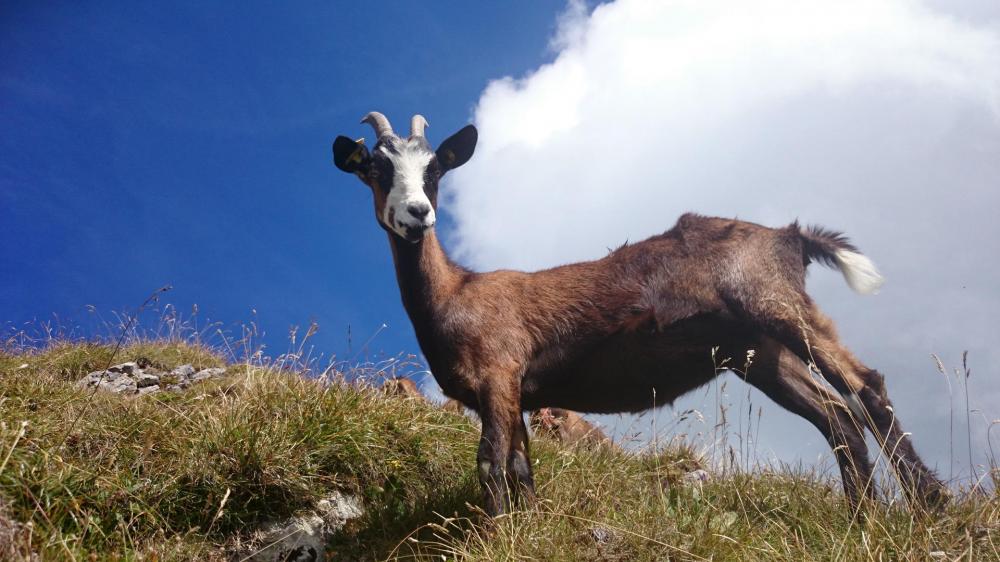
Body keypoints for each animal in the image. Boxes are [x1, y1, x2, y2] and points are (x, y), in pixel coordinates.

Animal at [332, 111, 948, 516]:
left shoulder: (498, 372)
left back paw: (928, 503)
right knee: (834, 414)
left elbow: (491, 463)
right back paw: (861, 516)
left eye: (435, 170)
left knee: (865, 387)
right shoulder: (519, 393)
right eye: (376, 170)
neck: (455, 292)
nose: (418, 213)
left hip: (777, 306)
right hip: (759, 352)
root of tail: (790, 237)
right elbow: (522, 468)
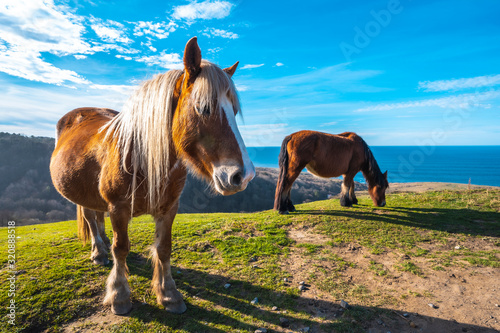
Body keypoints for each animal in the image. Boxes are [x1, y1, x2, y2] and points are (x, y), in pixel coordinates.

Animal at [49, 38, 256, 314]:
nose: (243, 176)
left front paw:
════════════════════
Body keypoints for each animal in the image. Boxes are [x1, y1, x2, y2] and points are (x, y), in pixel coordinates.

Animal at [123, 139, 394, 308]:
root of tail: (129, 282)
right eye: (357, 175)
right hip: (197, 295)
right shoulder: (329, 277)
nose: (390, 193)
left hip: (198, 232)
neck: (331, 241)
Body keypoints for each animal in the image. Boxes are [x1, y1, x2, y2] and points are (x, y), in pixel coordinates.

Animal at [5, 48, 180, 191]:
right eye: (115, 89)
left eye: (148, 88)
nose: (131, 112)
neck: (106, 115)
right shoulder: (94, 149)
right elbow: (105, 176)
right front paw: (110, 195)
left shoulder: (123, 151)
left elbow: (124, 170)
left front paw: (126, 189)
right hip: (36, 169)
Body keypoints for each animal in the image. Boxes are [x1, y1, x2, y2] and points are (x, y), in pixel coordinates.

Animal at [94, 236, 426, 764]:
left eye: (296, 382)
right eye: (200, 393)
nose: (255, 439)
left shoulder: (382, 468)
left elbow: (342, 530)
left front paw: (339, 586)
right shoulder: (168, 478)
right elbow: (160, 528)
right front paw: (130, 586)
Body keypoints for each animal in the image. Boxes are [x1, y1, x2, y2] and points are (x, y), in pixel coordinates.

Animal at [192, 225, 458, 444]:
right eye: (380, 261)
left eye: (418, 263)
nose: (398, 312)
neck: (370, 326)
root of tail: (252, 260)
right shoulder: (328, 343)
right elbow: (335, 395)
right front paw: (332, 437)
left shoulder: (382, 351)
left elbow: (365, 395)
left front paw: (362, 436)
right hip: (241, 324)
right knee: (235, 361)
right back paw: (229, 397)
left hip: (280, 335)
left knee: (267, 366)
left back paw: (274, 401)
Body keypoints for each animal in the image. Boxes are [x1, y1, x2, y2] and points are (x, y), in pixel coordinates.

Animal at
════════════════════
## Your instructions:
The answer must be a single number: the count of lines in the data that include the word "shoulder".

## Completed task:
9